Karin Vey: Für mich gilt es in diesem Zusammenhang drei Elemente der jetzigen technologischen Entwicklung im
Auge zu behalten: Erstens, klassische Organisationen werden zusehends von digitalen Plattformen verdrängt. Für
den öffentlichen Bereich wird diese Entwicklung vor allem dort relevant, wo öffentliche Einheiten vornehmlich als
Intermediär gesellschaftlicher Akteure auftreten und weniger stark bzw. direkt am Leistungserstellungsprozess beteiligt
sind (z. B. Grundbuchamt vs. Polizei). Zweitens, die zunehmende Verfügbarkeit von Verhaltensinformationen (oft gar
in ,,Echtzeit“) eröffnet neue Möglichkeiten gesellschaftlicher Steuerungs- und Zugriffsabsichten. Damit einher gehen
substantiell neue Herausforderungen für den Schutz der individuellen Freiheit und Privatsphäre. Hier eine ausgewogene und demokratisch abgestützte Balance zwischen öffentlichem und privatem Interesse herzustellen, ist eine
Mammutaufgabe unserer Zeit.
Schliesslich, obwohl dank Bots und Systemen der künstlichen Intelligenz immer mehr Aufgaben automatisiert
und mit kleinerem (dafür aber relevanterem) menschlichen Zutun erledigt werden können, glaube ich nicht, dass sich
die öffentliche Verwaltung durch die Einführung solcher Systeme selber abschaffen wird. Wie bisher wird sie auch
die neuen technologischen Möglichkeiten dazu nutzen, sich weiter zu professionalisieren und zu spezialisieren. Dies
deshalb, weil sie zum einen so ihre Mission besser erfüllen kann und zum anderen dadurch ihre Legitimation bzw.
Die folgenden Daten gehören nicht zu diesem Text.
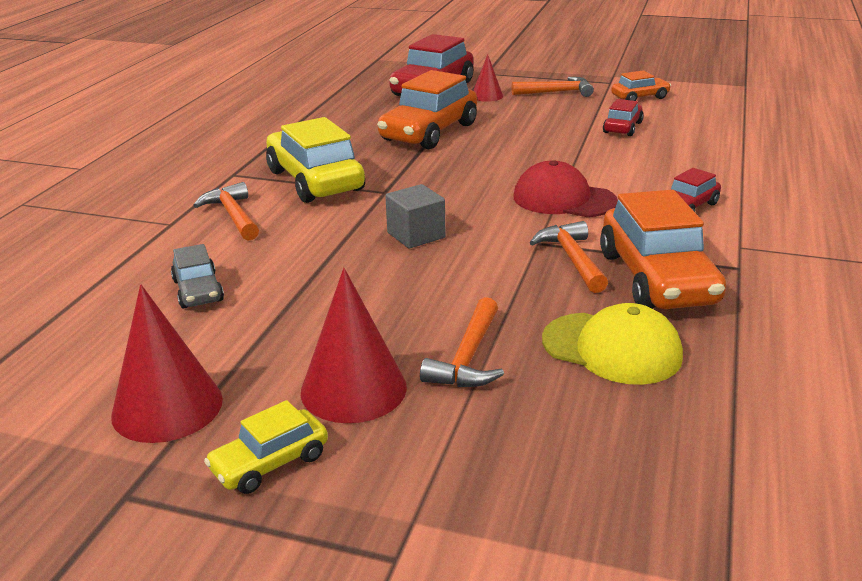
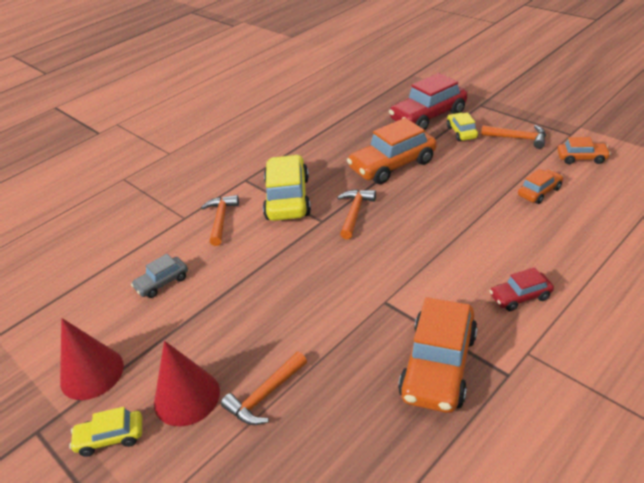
camera: 30 degrees right, 10 degrees up
grey car [171,244,224,309] -> grey car turned 45 degrees clockwise [131,254,188,298]
grey cube [385,184,445,249] -> none
red cone [473,54,503,102] -> yellow car [447,113,478,141]
red cap [514,160,618,217] -> none
orange hammer [529,221,608,293] -> orange hammer moved to [337,189,376,239]
yellow cap [542,303,683,385] -> none
red car [603,99,644,136] -> orange car [518,169,563,204]

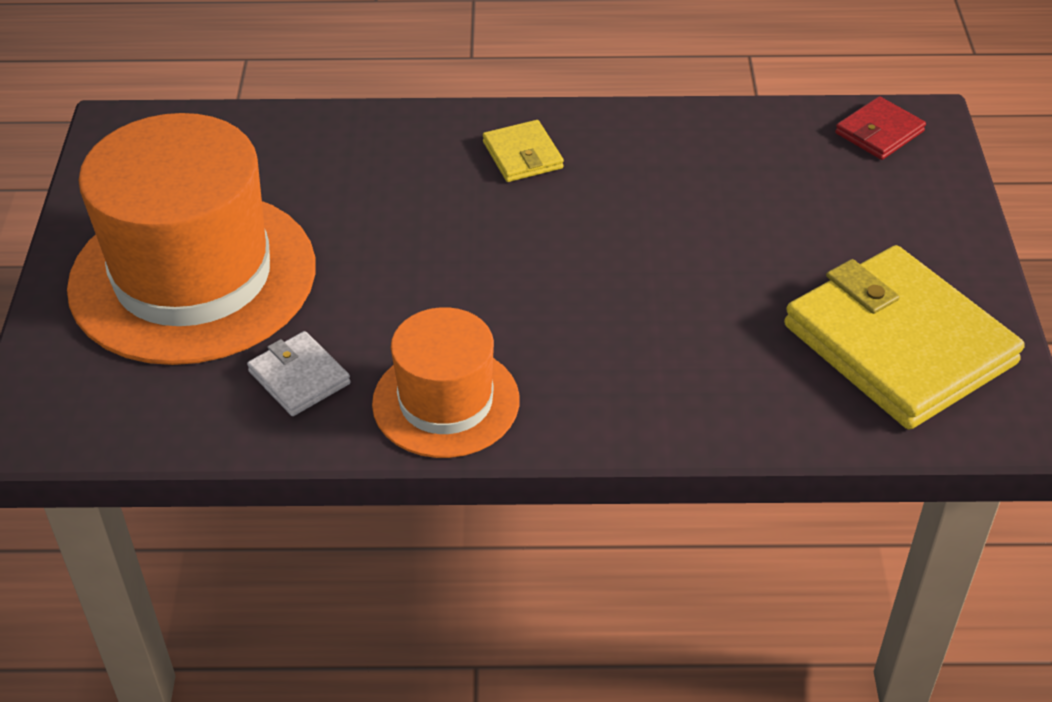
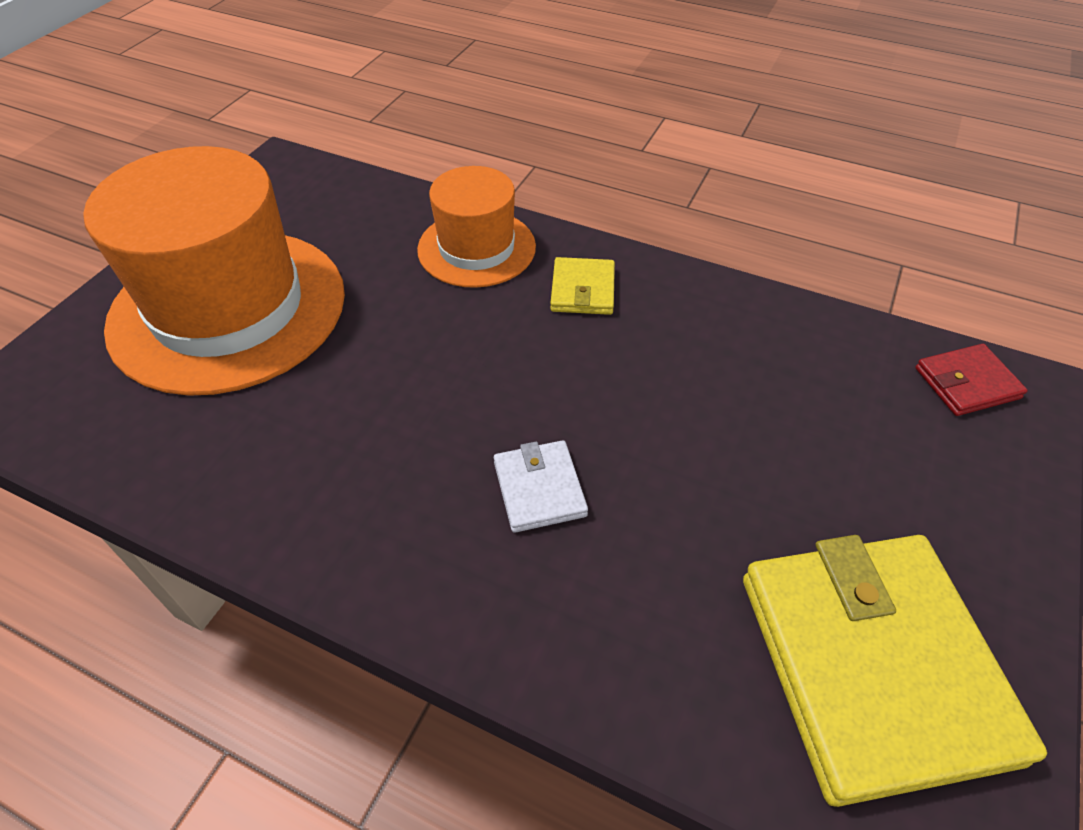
camera: 25 degrees right, 5 degrees up
white wallet [247,331,351,416] -> white wallet moved to [494,440,588,533]
orange hat [372,307,520,458] -> orange hat moved to [417,166,536,288]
Daseinsberechtigung gegenüber der Gesellschaft stärkt. Anders als bisher wird diese Welle der Professionalisierung
und Spezialisierung allerdings von einer zunehmenden Entpersonalisierung der Verwaltungsentscheidungen geprägt
sein. Letzterem gilt es meines Erachtens entgegenzuwirken, wenn wir die Verwaltung nicht nur als ausführenden,
maschinellen Arm der Politik begreifen, sondern als eigenständige gesellschaftliche Institution verstehen, die mit jeder
Entscheidung eines Einzelfalls demokratisches und kulturell gebundenes Recht verwirklicht.